You, your friends, your relatives – every U.S. citizen has the First Amendment right to petition the government to change laws under the constitution.
Voters have the chance this fall to decide if the petition process in Colorado needs additional rules.
Amendment 38 would amend the state constitution to allow petitioners to challenge any elected official decision, from school board to special district. It also would allow petitioners an additional year to collect signatures. They currently have six months.
Supporters say it makes rules for petitioning more fair, simple and uniform.
Opponents say Amendment 38 would take away too many government checks and balances and gives petitioners carte blanche over traditional representative government in which elected officials make virtually all decisions.

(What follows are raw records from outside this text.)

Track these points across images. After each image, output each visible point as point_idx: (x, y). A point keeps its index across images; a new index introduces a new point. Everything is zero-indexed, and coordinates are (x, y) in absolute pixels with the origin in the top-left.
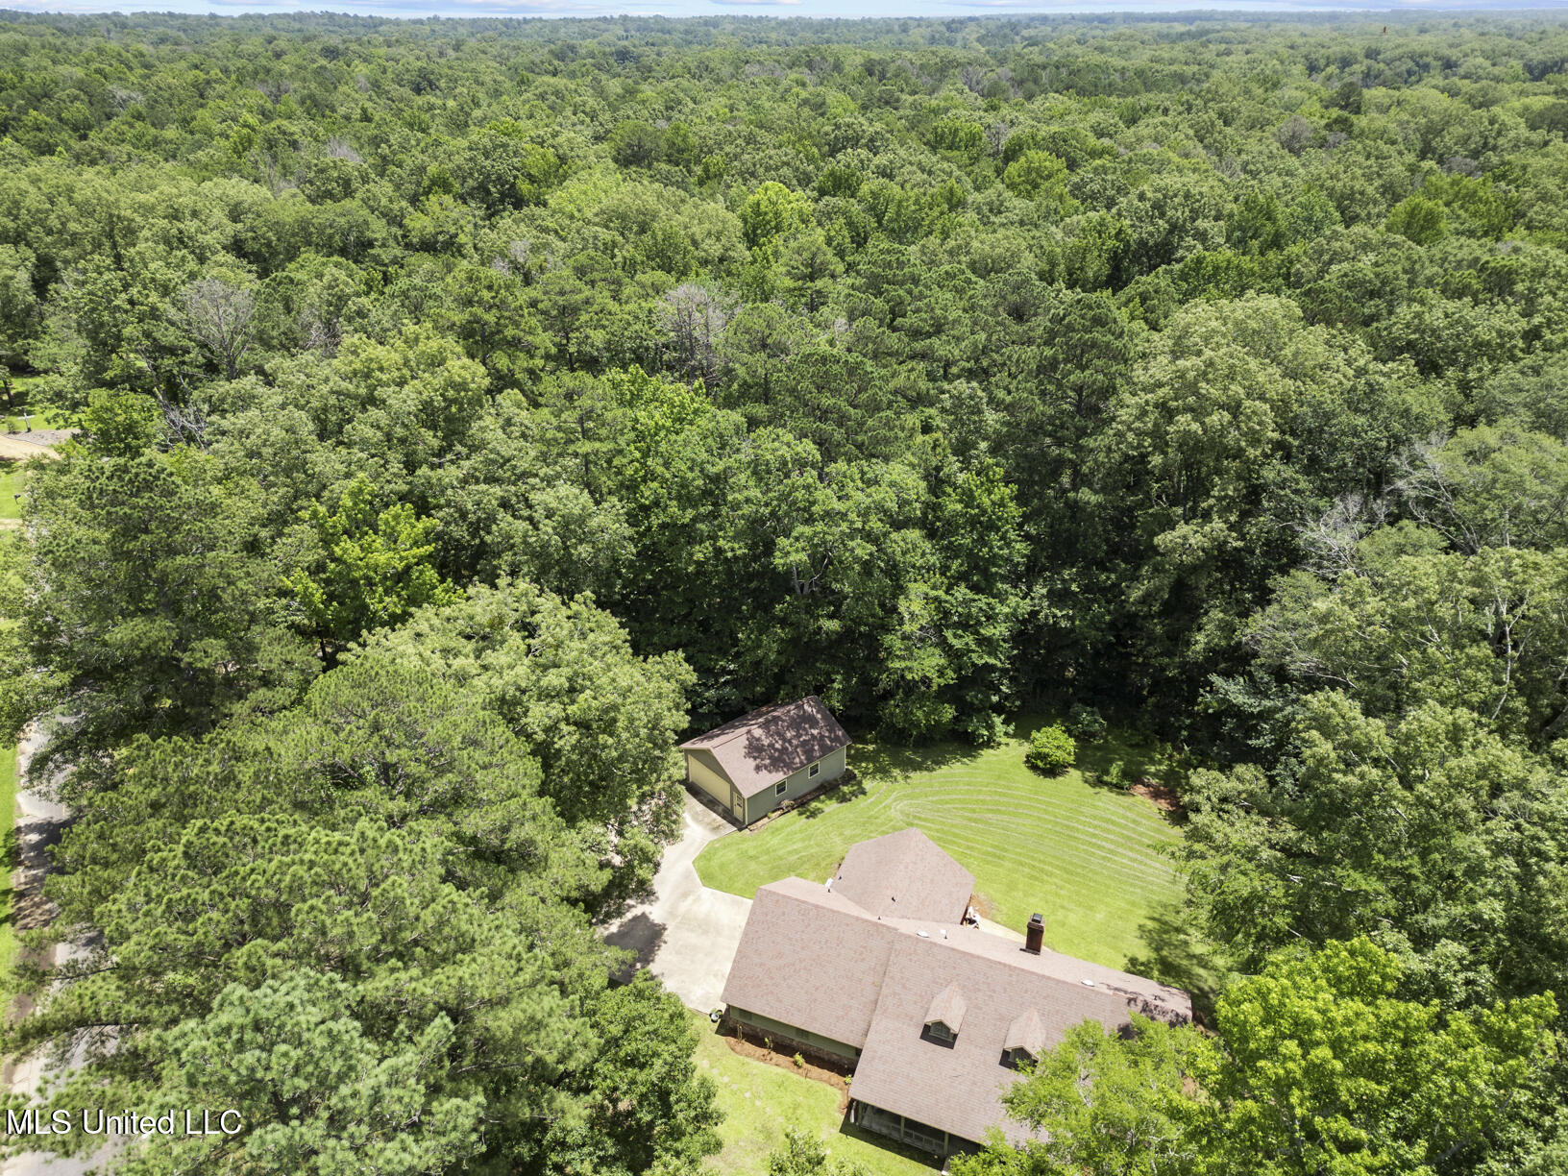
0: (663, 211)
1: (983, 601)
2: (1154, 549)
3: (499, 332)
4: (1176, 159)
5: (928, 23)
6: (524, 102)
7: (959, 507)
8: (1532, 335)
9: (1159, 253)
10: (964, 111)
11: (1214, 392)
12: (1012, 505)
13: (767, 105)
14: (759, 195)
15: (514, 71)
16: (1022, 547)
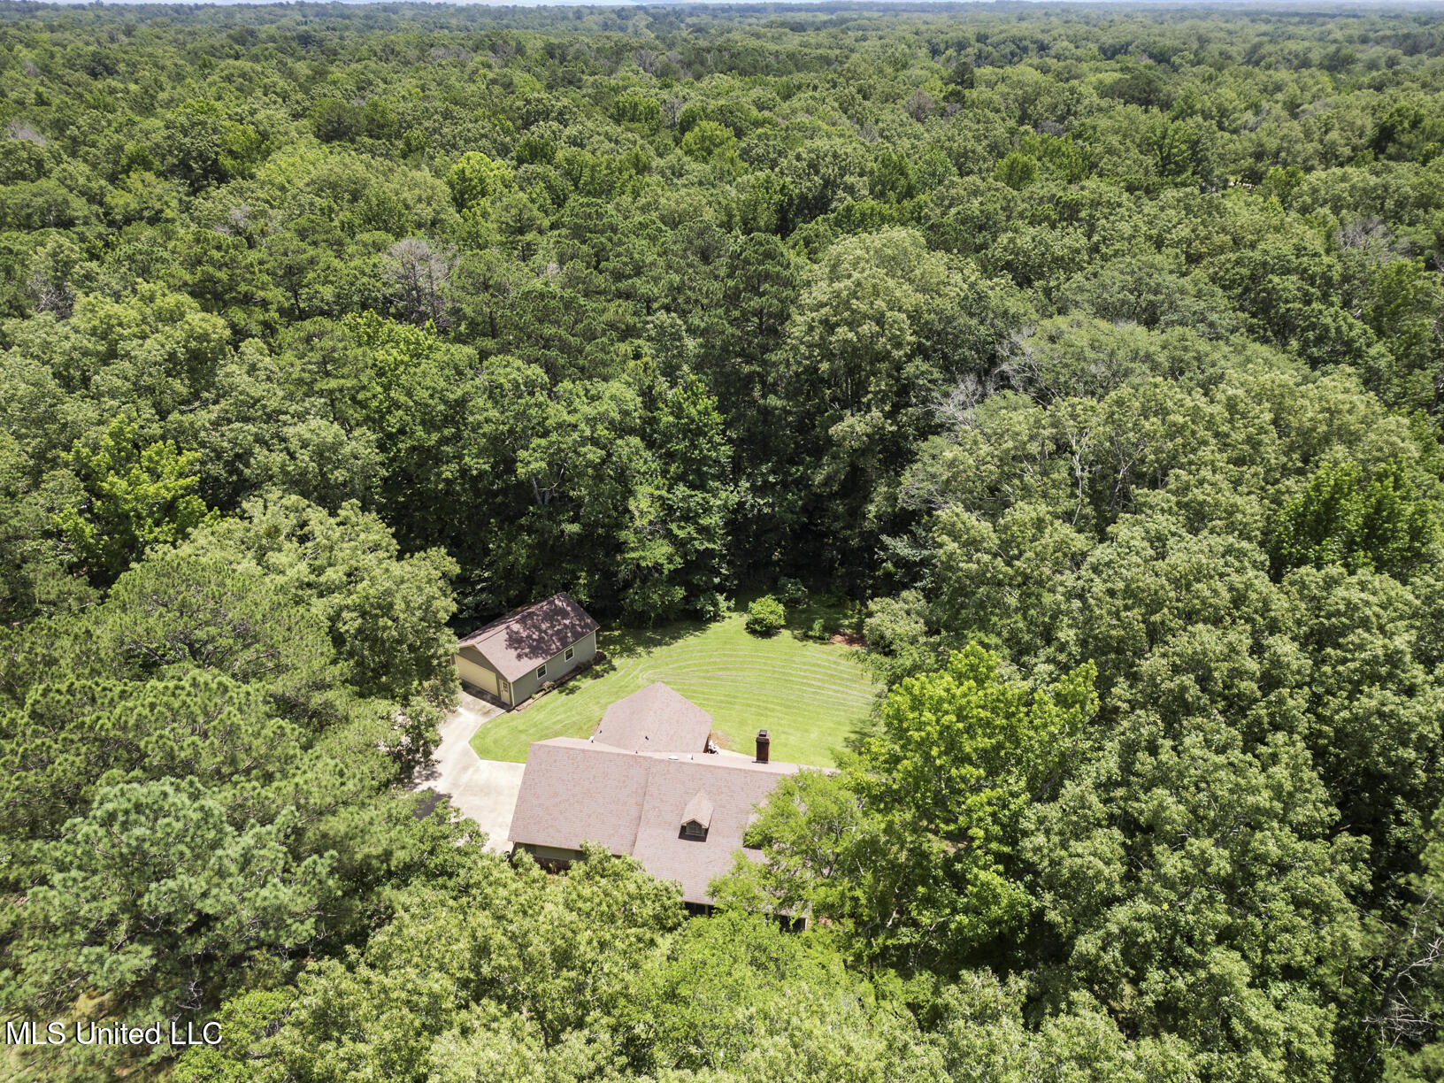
0: (373, 180)
1: (699, 496)
2: (829, 440)
3: (231, 289)
4: (825, 127)
5: (601, 11)
6: (210, 85)
7: (671, 419)
9: (816, 205)
10: (641, 89)
11: (863, 307)
12: (715, 415)
13: (457, 85)
14: (462, 164)
15: (193, 56)
16: (727, 450)
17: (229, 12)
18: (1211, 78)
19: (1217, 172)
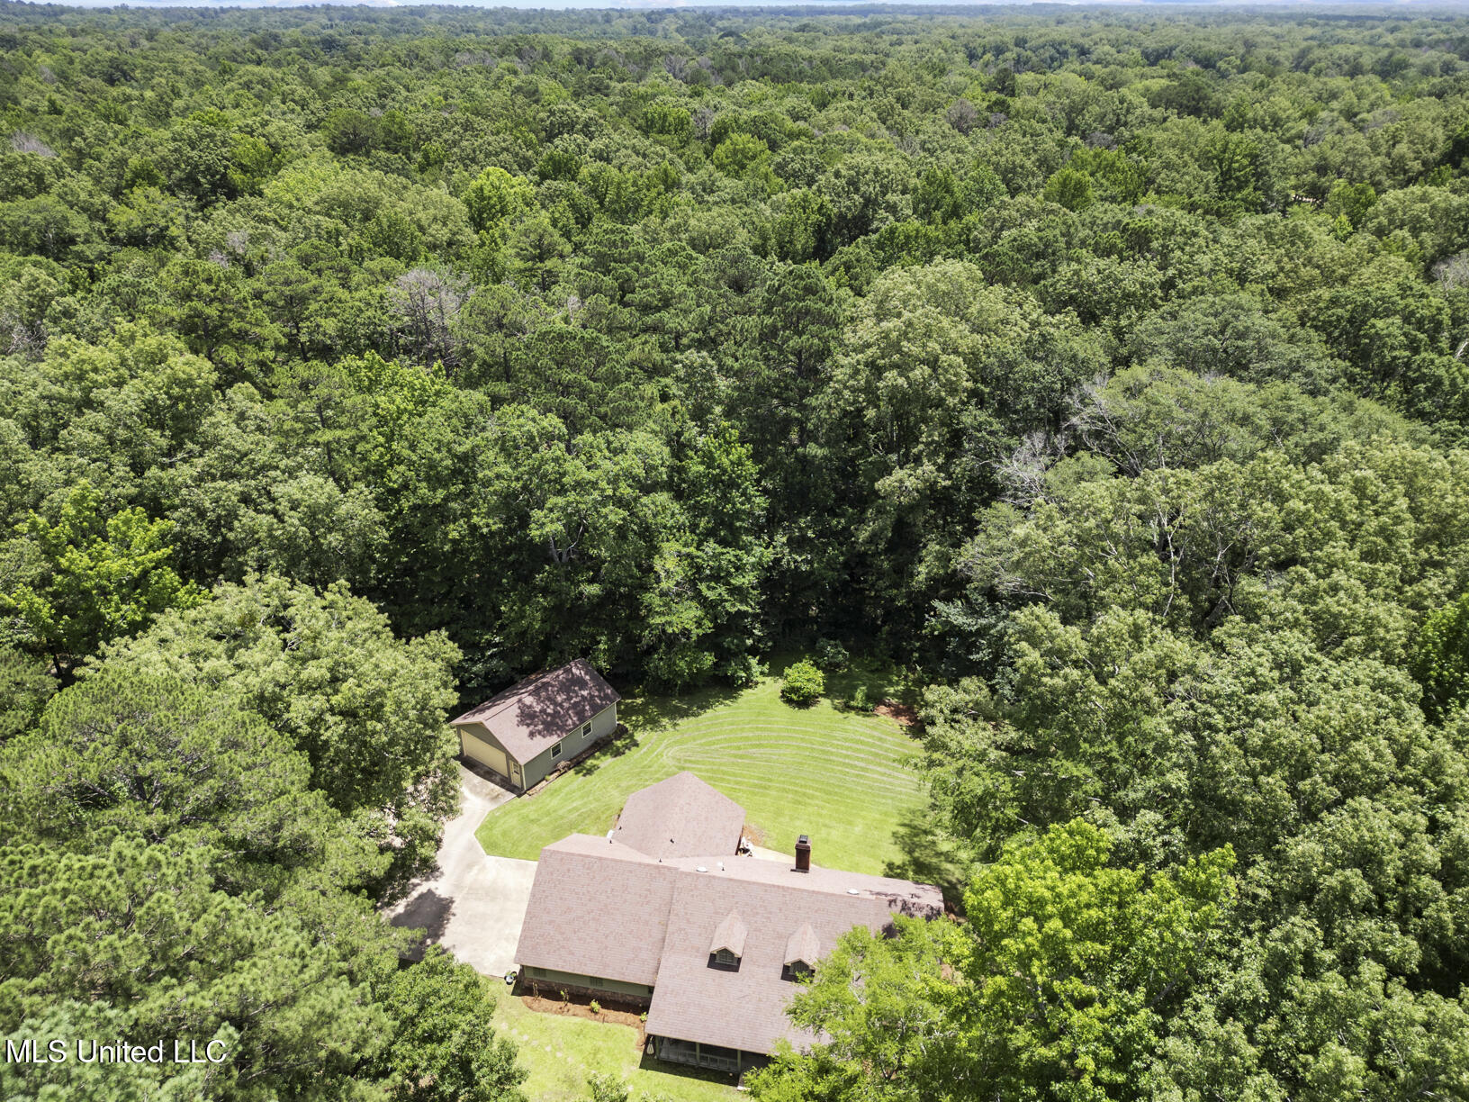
0: (386, 199)
1: (731, 554)
2: (876, 493)
3: (223, 326)
4: (864, 140)
5: (629, 14)
6: (229, 92)
7: (702, 468)
8: (1168, 285)
9: (857, 226)
10: (672, 99)
11: (915, 350)
12: (749, 463)
13: (481, 92)
14: (481, 180)
15: (214, 60)
16: (761, 501)
17: (254, 15)
18: (1262, 85)
19: (1277, 187)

“It allows petitioners to hold government hostage,” said Bill Ray, a spokesman for Coloradans for Responsible Reform, a group which opposes the measure. “You have, basically, a group of people for their living, their hobby, they petition things on the ballot.”
A Petition Rights Amendment spokesman did not return calls and an e-mail request for comment. Amendment 38 will save taxpayers money, according to the website,
“No candidate can credibly claim to support political reform yet oppose the main vehicle for grassroots political change in Colorado,” Doug Campbell, a proponent, said in a press release posted on the web site.

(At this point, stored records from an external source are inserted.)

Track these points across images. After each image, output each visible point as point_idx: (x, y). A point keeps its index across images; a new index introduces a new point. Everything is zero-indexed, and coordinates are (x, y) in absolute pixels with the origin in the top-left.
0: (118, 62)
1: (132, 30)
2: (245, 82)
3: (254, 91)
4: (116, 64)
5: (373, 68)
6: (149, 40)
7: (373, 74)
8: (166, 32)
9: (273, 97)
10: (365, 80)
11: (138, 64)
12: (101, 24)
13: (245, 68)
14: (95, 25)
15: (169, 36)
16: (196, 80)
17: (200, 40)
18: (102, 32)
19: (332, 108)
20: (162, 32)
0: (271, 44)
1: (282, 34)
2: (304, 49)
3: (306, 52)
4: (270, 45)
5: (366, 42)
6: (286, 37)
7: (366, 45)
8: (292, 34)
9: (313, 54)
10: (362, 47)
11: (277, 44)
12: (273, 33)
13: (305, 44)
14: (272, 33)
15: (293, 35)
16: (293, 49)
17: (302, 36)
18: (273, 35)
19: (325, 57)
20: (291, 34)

Political activist Douglas Bruce is a supporter of the Petition Rights Amendment, according to the group’s web site PRA2006.com. Bruce’s Taxpayer Bill of Rights, or TABOR, was passed by voters in 1992, a statewide constitutional amendment that curbed the power of elected officials to raise taxes.
“The real goal of petition haters is to keep us from reforming government,” Bruce said in a letter posted on the Petition Rights Amendment’s web site.
Voters turned down similar petition amendments in 1994 and 1996, Ray said.